Is it any wonder that our noted "anti-development" Supervisor, a man with an unchallenged reputation as a leader in protection of The Environment, came from a family of long-term residents of the County that had made a killing in real estate? Perhaps he really believes that he was protecting the County from those outside interests. Perhaps he and his friends agreed that what he did was the "right" thing, but whom did those measures benefit? Although there are certainly many happy owners of personal baronies, and a few very happy investors, the policy also made entry level housing unaffordable for many of his constituents. Guess what he plans to do about that?

[Snip (several pages)]

We'll call this one, "The Squeeze":

1. Rezone suburban lots with urban potential to a larger minimum size.

2. The owners of "worth-less" lots get to hold the bag and pay the taxes.

3. The County recognizes the "urban sprawl" and circumscribes the area by zoning "greenbelts."

4. Prices of residential housing rise due to a lack of available acreage.

5. The big landowners wait for the market to develop and buy the "worth-less" lots for the less that they are "worth."

6. The County recognizes the "housing shortage" and rezones the minimums for "in-fill."

7. The property, now worth a lot, gets developed, and the County rakes in additional taxes.

Now that those "worth-less" lots are worth lots, why didn't the bag-holders keep them?

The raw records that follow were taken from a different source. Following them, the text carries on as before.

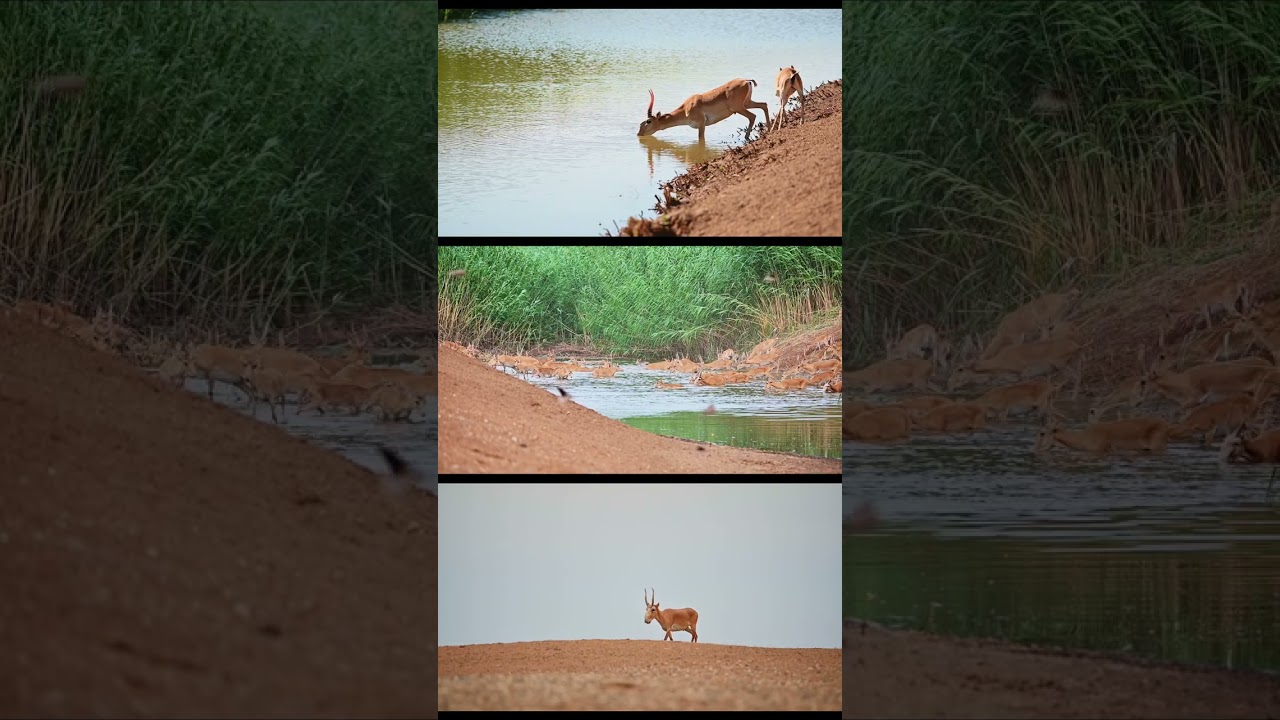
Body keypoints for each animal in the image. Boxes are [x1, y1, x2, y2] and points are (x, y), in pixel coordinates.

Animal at [637, 78, 770, 143]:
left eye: (648, 121)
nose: (639, 134)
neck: (686, 109)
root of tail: (746, 80)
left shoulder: (701, 124)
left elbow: (701, 139)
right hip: (747, 103)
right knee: (764, 105)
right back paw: (769, 129)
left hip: (739, 108)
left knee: (752, 116)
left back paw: (747, 137)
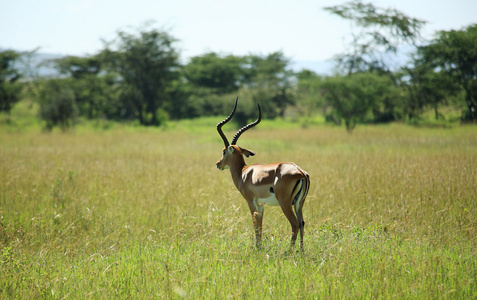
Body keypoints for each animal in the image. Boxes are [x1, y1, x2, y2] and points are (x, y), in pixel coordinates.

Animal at [215, 98, 308, 248]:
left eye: (224, 151)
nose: (218, 164)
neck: (243, 172)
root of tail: (300, 172)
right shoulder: (261, 204)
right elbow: (260, 224)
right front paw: (259, 246)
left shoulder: (251, 201)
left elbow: (255, 224)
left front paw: (257, 248)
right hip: (299, 203)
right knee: (302, 223)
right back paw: (301, 250)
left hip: (285, 203)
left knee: (295, 224)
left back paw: (289, 251)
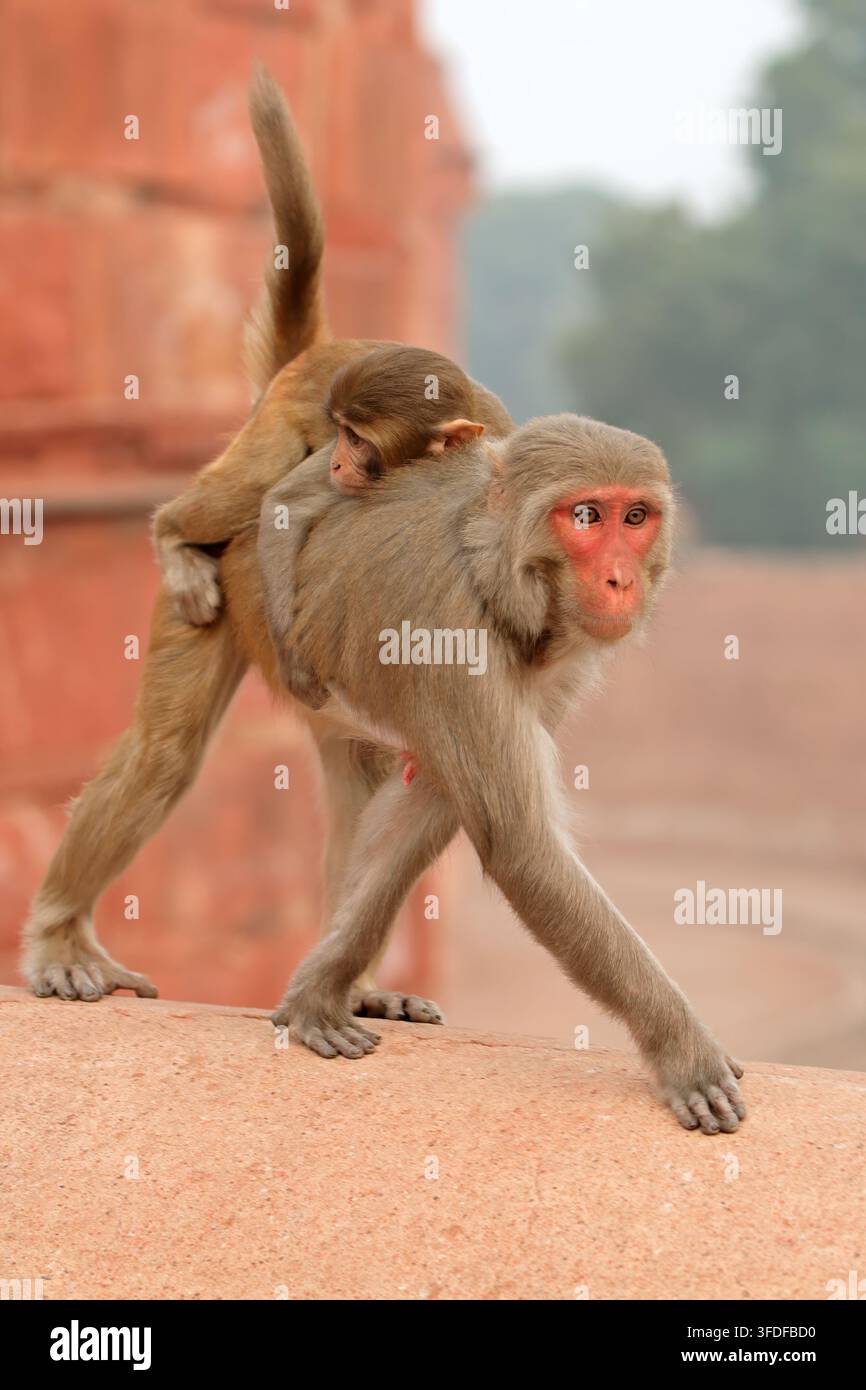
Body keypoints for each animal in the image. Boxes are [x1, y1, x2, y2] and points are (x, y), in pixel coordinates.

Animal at [256, 414, 747, 1135]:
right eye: (585, 516)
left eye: (636, 516)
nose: (621, 581)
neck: (495, 576)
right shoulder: (449, 632)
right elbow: (521, 843)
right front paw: (683, 1050)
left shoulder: (561, 657)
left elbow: (431, 798)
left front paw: (319, 988)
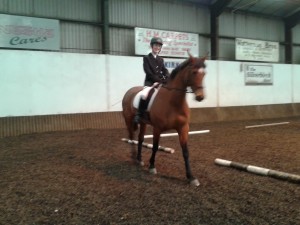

8. To produce new lots, use environmental and zoning laws to require modifications to building codes that the current class of owners cannot afford. To take the dirt, condemn the property. Sell it to whom?

One has to wonder if there were politicians out there, clever enough to realize that they could serve the developers, the anti-development activists, and the environmentalists, all in one policy swoop. It all seemed so plausible, repetitive, and ubiquitous.